RAW DATA
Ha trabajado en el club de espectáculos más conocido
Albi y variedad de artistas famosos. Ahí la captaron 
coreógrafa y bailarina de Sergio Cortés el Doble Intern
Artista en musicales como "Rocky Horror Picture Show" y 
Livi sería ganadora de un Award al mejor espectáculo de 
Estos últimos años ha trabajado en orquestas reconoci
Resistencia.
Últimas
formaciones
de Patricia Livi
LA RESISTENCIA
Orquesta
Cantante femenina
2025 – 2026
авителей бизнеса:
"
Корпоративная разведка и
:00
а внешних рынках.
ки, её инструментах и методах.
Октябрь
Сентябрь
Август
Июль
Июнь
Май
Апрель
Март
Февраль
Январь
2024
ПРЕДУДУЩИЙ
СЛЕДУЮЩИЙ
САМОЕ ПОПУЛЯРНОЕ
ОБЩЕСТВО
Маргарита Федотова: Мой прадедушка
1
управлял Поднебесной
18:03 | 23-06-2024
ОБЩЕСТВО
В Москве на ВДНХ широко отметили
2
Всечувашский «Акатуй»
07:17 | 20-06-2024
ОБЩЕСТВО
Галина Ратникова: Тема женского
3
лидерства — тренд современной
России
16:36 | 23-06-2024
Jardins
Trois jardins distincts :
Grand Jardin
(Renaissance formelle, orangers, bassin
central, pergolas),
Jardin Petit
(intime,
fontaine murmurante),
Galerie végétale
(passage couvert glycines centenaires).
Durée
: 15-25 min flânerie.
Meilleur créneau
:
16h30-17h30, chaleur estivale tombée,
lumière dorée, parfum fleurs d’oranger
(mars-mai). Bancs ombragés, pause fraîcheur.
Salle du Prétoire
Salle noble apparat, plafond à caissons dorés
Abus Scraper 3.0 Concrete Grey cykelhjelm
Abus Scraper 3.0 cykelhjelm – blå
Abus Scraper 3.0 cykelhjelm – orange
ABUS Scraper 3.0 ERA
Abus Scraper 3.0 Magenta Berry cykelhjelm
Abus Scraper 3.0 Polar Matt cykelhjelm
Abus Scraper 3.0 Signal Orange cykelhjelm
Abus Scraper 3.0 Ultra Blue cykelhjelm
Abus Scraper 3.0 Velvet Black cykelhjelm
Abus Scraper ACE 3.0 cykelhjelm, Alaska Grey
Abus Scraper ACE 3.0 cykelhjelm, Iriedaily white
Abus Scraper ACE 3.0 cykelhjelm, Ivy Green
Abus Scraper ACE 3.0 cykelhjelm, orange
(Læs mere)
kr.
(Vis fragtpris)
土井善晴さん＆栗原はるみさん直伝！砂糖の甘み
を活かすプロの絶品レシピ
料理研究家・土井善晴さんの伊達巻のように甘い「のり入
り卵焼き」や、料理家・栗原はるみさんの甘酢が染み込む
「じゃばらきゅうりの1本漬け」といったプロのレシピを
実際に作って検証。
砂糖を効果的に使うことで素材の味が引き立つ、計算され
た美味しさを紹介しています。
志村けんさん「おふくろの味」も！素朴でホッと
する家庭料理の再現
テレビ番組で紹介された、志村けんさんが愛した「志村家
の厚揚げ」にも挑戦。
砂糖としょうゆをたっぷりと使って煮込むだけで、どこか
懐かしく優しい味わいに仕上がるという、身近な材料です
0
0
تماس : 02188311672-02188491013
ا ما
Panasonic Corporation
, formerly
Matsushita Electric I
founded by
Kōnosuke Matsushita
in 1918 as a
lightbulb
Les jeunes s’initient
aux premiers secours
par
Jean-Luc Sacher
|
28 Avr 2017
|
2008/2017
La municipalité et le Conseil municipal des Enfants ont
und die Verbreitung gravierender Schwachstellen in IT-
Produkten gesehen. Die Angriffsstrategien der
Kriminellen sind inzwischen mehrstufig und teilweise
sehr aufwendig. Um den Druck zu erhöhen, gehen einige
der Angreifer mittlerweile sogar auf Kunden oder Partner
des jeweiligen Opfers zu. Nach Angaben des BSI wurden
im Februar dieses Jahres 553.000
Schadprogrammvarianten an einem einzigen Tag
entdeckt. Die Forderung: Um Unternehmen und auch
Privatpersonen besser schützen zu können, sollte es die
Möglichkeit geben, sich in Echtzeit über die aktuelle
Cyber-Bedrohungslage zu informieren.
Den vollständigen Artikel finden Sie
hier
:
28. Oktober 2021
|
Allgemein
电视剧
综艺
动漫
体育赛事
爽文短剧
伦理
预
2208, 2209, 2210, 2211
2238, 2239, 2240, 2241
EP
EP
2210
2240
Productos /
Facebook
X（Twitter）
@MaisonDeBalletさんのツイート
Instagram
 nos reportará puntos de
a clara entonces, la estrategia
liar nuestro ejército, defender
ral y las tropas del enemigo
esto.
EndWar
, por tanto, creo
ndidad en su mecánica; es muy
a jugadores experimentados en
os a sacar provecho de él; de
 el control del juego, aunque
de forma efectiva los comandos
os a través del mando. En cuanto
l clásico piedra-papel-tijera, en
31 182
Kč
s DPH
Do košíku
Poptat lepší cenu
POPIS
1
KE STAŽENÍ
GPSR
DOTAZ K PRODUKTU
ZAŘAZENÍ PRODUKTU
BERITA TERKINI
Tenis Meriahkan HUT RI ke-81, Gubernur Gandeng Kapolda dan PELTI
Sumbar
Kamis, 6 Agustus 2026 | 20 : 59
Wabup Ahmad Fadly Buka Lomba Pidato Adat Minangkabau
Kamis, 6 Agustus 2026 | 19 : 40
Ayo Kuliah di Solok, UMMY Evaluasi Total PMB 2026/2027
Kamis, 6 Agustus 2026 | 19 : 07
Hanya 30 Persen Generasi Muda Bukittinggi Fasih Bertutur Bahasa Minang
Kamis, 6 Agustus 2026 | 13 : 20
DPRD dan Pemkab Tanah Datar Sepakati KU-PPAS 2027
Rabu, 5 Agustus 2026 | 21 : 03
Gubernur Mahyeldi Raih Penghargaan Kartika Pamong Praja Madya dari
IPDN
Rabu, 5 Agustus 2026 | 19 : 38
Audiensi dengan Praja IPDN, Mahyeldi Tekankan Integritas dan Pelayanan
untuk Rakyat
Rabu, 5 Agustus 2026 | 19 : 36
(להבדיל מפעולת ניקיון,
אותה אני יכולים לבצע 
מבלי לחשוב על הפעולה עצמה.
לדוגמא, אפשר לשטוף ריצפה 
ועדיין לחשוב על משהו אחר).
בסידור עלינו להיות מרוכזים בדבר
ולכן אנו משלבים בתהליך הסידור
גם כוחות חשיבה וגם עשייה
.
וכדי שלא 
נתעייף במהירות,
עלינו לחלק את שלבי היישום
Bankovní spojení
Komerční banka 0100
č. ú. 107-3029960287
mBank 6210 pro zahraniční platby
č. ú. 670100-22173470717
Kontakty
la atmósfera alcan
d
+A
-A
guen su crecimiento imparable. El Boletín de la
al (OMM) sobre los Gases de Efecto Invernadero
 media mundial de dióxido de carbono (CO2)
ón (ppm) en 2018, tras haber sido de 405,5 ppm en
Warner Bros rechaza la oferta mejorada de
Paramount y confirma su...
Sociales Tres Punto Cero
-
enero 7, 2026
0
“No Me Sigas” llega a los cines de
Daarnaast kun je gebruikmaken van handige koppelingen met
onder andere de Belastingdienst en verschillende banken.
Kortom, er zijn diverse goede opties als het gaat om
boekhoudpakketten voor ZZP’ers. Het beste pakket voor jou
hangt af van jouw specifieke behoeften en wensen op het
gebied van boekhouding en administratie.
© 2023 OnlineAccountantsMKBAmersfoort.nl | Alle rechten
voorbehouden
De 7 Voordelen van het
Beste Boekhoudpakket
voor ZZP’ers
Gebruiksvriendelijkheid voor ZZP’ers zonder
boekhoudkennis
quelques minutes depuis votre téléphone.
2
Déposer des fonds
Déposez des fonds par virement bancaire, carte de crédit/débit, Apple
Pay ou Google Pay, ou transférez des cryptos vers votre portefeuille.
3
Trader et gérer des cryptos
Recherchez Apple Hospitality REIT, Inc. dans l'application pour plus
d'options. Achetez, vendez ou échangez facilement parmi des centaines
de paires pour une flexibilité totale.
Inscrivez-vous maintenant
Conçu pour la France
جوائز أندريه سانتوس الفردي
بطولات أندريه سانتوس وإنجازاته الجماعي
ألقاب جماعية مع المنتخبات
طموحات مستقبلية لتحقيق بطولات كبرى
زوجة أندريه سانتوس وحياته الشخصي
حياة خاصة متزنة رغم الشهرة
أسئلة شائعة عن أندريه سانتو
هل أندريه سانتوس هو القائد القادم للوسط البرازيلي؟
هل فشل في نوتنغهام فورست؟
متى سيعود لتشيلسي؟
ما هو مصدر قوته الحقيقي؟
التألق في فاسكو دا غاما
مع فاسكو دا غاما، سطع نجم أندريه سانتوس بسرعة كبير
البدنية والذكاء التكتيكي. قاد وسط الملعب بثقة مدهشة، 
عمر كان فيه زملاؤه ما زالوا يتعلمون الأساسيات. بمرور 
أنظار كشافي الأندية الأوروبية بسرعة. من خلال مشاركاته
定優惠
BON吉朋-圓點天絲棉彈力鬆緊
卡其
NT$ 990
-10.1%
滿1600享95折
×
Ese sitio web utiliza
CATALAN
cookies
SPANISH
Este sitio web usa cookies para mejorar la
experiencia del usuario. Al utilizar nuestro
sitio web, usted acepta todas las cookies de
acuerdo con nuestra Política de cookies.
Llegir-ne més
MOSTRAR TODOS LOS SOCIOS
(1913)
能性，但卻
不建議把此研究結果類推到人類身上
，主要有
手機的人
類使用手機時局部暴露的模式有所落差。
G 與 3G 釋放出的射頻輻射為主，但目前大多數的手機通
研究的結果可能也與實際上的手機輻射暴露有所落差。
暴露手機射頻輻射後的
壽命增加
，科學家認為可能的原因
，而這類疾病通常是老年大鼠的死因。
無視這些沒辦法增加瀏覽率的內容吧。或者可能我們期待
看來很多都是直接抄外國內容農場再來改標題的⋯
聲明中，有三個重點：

YOUR INSTRUCTIONS
Where a line of the entries contains the word "IPDN", copy that line.

RESULT OF THE EXERCISE
IPDN
Audiensi dengan Praja IPDN, Mahyeldi Tekankan Integritas dan Pelayanan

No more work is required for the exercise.